Querido discípulo de Jesús, por joven o débil que seas, oye la voz: “Tú eres el pámpano”. No has de ser nada menos. Que ninguna falsa humildad, ningún temor carnal al sacrificio, ninguna duda incrédula acerca de aquello para lo que te sientes capaz, te impida decir: “Seré un pámpano, con todo lo que ello pueda significar: un pámpano muy débil, pero tan semejante a la Vid como sea posible, porque soy de la misma naturaleza y recibo del mismo espíritu. Un pámpano totalmente incapaz, y sin embargo tan manifiestamente apartado delante de Dios y de los hombres, tan enteramente entregado a la obra de llevar fruto, como la Vid misma. Un pámpano que no es nada en sí mismo, y que sin embargo descansa y se regocija en la fe que sabe que Él proveerá para todo. Sí, por su gracia seré nada menos que un pámpano, y todo cuanto Él quiere que sea, para que por medio de mí Él dé su fruto”.
Tú eres el pámpano. No necesitas ser nada más. No necesitas, ni por un solo momento del día, cargar sobre ti la responsabilidad de la Vid. No necesitas abandonar el lugar de entera dependencia y de confianza ilimitada. Menos que nada necesitas inquietarte acerca de cómo has de comprender el misterio, o cumplir sus condiciones, o realizar su bienaventurado fin. La Vid lo dará todo y lo obrará todo. El Padre, el Labrador, vela sobre tu unión con la Vid y tu crecimiento en ella. No necesitas ser nada más que un pámpano. ¡Solo un pámpano! Sea esa tu consigna; te conducirá por la senda de la continua entrega a la obra de Cristo, de la verdadera obediencia a cada uno de sus mandatos, de la gozosa expectación de toda su gracia.
¿Hay alguien que ahora pregunte: “¿Cómo puedo aprender a decir esto rectamente —‘¡Sé solamente un pámpano!’— y a vivirlo?”? Querida alma, el carácter de un pámpano, su fuerza y el fruto que lleva dependen enteramente de la Vid. Y tu vida como pámpano depende enteramente de cuánto captes lo que nuestro Señor Jesús es. Por eso, nunca separes las dos palabras: “Yo la Vid; tú el pámpano”. ¡Tu vida, tu fuerza y tu fruto dependen de lo que tu Señor Jesús es! Adóralo, pues, y confía en Él; sea Él tu único deseo y la única ocupación de tu corazón. Y cuando sientas que no le conoces ni puedes conocerle rectamente, recuerda entonces que es parte de su responsabilidad como Vid darse a conocer a ti.

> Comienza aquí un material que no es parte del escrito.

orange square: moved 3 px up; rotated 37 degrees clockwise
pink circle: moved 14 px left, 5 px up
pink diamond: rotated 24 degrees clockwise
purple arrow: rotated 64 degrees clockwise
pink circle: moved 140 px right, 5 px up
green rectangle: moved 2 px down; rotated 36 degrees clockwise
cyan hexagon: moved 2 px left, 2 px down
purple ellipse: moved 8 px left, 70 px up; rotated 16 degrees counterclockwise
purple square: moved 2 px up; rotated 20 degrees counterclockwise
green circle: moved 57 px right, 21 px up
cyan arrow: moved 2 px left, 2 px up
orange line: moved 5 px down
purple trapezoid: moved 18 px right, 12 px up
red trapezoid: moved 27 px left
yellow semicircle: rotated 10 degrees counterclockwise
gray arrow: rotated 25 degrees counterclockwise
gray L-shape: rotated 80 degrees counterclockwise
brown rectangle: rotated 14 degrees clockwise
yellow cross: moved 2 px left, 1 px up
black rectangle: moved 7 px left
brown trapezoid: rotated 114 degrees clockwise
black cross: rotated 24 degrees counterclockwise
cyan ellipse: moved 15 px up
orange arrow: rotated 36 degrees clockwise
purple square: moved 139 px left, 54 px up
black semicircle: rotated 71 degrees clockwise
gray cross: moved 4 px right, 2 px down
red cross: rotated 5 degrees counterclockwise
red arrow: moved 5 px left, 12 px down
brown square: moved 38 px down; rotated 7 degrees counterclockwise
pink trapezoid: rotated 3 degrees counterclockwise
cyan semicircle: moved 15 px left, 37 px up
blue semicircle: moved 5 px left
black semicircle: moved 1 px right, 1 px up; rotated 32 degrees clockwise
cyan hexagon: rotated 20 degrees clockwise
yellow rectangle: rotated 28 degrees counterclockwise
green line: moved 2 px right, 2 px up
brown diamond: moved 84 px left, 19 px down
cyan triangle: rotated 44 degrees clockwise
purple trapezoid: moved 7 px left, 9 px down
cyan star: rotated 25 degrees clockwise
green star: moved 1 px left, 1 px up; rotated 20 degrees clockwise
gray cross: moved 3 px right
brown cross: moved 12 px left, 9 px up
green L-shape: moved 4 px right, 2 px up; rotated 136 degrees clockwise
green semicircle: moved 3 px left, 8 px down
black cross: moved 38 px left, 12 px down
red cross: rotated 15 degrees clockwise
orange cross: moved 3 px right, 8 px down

Y lo hace, no en pensamientos y conceptos —no—, sino en un crecimiento escondido dentro de la vida que humilde, reposada y enteramente se ha entregado a esperar en Él. La Vid se revela dentro del pámpano; de allí vienen el crecimiento y el fruto; Cristo mora y obra dentro de su pámpano; sé solamente un pámpano, esperando que Él lo haga todo, y Él será para ti la Vid verdadera. El Padre mismo, el divino Labrador, es poderoso para hacerte un pámpano digno de la Vid celestial. No serás defraudado.
Vosotros los pámpanos. ¡También esta palabra, Señor! Oh, dila con poder en mi alma. Que el pámpano de la vid terrenal no me avergüence; antes bien, así como él solo vive para llevar el fruto de la vid, no tenga mi vida en la tierra otro deseo ni otro fin que dejarte dar fruto por medio de mí.